Rischio spread senza Draghi
Senza il bazooka di Draghi bisogna pensare alla crescita
di Enrico Cisnetto - 07 gennaio 2018
Il tetto si ripara quando c’è il sole, ma noi stiamo con il naso all’insù ad aspettare la pioggia. Se con le misure di politica monetaria ultraespansiva della Bce, negli ultimi anni Mario Draghi – da una parte disarmando la bomba della crisi dei debiti sovrani, dall’altra provocando una sensibile riduzione degli interessi e dello spread sui titoli di Stato – ha “comprato tempo” regalandolo all’Italia (non solo, ma soprattutto), in questo inizio di 2018 il nostro enorme debito pubblico è ancora tutto lì, mentre le misure “non convenzionali” della Bce si avviano a conclusione. E, visto che fino ad ora quel tempo “comprato” lo abbiamo usato poco o niente, meglio prepararsi prima che arrivi la tempesta.
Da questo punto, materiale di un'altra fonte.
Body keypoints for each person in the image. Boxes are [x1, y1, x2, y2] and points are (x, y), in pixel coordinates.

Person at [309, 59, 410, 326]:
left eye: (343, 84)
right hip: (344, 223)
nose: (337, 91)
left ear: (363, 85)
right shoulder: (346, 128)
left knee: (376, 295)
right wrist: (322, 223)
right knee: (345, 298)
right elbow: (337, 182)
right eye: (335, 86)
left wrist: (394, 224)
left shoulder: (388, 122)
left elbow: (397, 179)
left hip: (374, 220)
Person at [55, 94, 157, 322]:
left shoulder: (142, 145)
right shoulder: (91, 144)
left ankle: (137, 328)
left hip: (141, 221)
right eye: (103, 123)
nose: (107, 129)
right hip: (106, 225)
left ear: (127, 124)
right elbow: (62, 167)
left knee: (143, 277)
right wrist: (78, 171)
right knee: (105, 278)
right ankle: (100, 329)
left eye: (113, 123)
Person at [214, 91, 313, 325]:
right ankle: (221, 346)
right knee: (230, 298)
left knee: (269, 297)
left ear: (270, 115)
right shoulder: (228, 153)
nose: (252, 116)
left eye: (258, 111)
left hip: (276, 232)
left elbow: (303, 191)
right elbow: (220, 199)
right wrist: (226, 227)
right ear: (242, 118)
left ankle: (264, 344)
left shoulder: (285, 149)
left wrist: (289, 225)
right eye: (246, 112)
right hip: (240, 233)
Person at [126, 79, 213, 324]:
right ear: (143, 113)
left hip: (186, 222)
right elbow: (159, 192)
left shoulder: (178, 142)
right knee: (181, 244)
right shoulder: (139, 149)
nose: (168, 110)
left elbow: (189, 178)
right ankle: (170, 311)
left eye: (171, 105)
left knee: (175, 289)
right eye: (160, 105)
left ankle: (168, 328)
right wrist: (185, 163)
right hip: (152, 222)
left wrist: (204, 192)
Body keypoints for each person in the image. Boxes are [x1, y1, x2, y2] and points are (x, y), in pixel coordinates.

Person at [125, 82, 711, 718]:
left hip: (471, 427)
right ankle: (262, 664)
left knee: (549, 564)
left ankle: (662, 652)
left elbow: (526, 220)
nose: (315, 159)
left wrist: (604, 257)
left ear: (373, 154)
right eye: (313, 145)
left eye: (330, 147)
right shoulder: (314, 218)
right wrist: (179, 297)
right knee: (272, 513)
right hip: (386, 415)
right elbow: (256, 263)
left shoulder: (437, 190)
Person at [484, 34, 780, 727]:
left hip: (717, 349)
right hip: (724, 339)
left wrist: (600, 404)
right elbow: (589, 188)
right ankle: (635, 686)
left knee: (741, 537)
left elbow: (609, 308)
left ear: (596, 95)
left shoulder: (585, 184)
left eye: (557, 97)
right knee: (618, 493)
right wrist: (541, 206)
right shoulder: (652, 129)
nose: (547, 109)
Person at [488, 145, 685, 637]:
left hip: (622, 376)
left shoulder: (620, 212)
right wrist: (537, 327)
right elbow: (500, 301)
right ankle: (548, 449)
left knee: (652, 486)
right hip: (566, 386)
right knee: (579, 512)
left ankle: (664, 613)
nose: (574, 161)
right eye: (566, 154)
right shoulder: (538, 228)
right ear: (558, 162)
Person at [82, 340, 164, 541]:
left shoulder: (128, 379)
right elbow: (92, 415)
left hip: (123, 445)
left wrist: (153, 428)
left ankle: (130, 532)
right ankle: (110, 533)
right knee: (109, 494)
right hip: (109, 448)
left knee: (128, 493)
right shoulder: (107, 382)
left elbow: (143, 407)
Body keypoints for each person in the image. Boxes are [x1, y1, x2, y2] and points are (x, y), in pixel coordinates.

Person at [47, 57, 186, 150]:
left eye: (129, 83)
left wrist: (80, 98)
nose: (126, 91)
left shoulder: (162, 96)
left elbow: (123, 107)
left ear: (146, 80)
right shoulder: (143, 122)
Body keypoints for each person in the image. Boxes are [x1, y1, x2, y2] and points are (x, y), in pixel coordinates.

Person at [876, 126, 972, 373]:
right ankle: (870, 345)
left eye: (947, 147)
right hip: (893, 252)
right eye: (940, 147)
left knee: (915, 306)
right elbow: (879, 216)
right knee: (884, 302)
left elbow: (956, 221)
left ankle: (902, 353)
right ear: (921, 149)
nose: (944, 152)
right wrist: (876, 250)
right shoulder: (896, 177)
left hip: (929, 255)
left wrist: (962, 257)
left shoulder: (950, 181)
L’ultimo consiglio direttivo dell’Eurotower del 2017 ha deciso di lasciare invariati i tassi di interesse, confermando che rimarranno bassi a lungo e ben oltre le fine prevista del Quantitative Easing. Tuttavia, questo bazooka, che aveva cominciato a sparare a inizio 2014, a partire da gennaio è già stato dimezzato nella sua potenza (gli acquisti di titoli sono scesi da 60 a 30 miliardi di euro al mese) anche se la sua conclusione è stata posticipata a settembre. E si potrebbe anche andare avanti fino a raggiungere un livello di inflazione prossimo (ma inferiore) al 2%, dice la Bce, con rassicurazioni che proteggono la tenuta della moneta unica (“whatever it takes”, remember?), ma che non sono né saranno mai una soluzione definitiva, tantomeno un alibi per non agire. Al contrario, è doveroso programmare una strategia per uno scenario opposto, e cioè nel caso che i tassi tornino a salire, a cominciare dai problemi che genererebbe un incremento del costo degli oltre 2300 miliardi di debito.
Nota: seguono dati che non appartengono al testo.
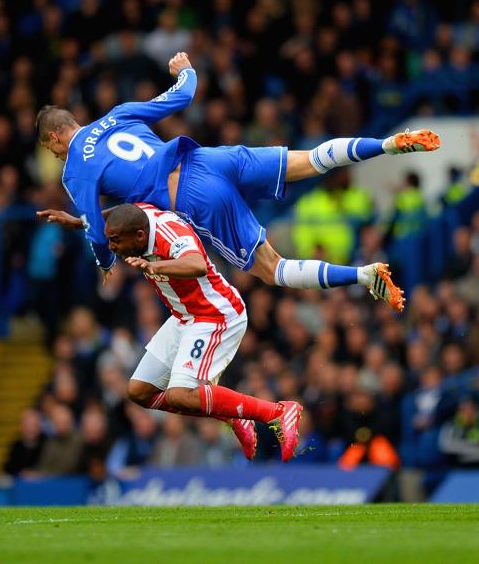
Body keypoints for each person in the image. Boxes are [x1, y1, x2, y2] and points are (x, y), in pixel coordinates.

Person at [36, 52, 440, 311]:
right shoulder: (117, 114)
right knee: (310, 161)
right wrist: (186, 69)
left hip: (194, 197)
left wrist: (105, 264)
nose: (54, 155)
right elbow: (184, 96)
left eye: (49, 147)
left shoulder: (74, 169)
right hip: (210, 157)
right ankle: (386, 144)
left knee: (272, 270)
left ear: (55, 137)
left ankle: (363, 276)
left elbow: (96, 227)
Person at [103, 201, 304, 462]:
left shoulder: (172, 236)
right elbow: (120, 210)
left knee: (180, 393)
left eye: (116, 240)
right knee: (139, 391)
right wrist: (80, 220)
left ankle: (276, 412)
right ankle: (232, 414)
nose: (111, 247)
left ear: (140, 236)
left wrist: (155, 266)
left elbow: (197, 264)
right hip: (184, 316)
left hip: (215, 314)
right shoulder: (137, 218)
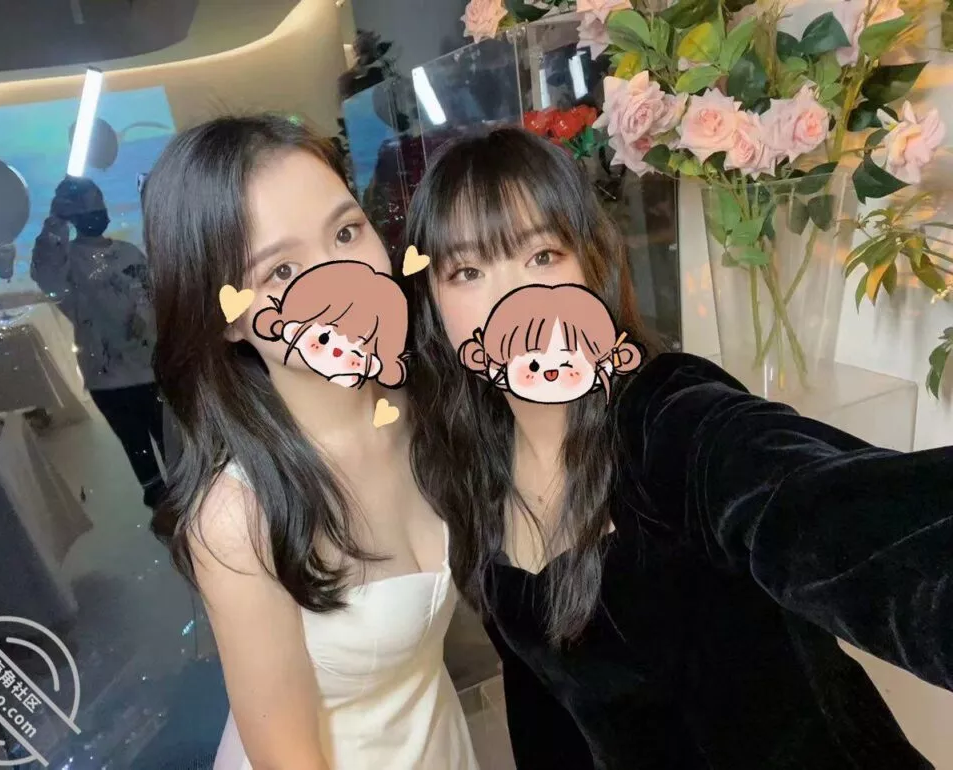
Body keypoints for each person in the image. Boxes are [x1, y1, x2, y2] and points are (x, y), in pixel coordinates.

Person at [400, 126, 953, 770]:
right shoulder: (475, 479)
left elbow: (835, 515)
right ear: (435, 306)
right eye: (468, 272)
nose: (514, 300)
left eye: (543, 256)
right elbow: (546, 714)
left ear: (592, 267)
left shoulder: (667, 417)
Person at [142, 115, 478, 770]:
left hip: (437, 737)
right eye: (282, 271)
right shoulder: (238, 520)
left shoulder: (426, 407)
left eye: (347, 233)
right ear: (227, 318)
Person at [31, 177, 166, 509]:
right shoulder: (67, 263)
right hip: (107, 376)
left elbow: (152, 292)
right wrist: (55, 222)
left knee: (171, 441)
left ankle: (194, 501)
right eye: (87, 206)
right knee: (137, 445)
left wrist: (146, 316)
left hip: (151, 368)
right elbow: (46, 274)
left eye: (98, 202)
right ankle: (162, 506)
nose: (96, 211)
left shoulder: (128, 252)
Le misure di Draghi, infatti, ci hanno fatto risparmiare decine di miliardi di oneri sui nostri titoli, visto che nel 2012, prima del bazooka, spendevamo 86 miliardi annui, mentre oggi siamo a 66,5, con un’economia di circa 20 miliardi, più del valore delle clausole di salvaguardia. Ora, potrà essere nel corso del 2018 o al massimo a inizio 2019, ma questa finestra di “denaro facile” si chiuderà. Oltretutto, oggi il principale compratore dei BTP italiani è proprio la Bce. Per tornare ad acquistare i nostri titoli le altre istituzioni finanziarie e le banche pretenderanno condizioni più vantaggiose, a tutto danno del costo del debito. E, complici incertezze politiche assai probabile dopo le elezioni, un rialzo dello spread potrebbe generare una tempesta perfetta.
Oltretutto, la medicina Bce che ha salvato la pelle all’euro ha inevitabili effetti collaterali. Per esempio, i tassi prossimi allo zero hanno messo in crisi la redditività di istituti bancari e fondi pensione. Inoltre, in tre anni la Bce ha comprato titoli per più di 2 mila miliardi, aumentando l’oceano di liquidità esistente, pericoloso soprattutto se si guarda ai derivati in circolazione: l’Esma stima che solo all’interno dell’Ue ve ne siano per un valore pari a 453 mila miliardi, mentre nel mondo, secondo la Banca dei Regolamenti Internazionali, si arriva a 710 trilioni di dollari, 9 volte l’ammontare del pil planetario e il 25% in più di quelli esistenti nel 2007. Con il rischio, quindi, che scoppi una nuova bolla, simile a quella nata dai subprime americani dieci anni fa.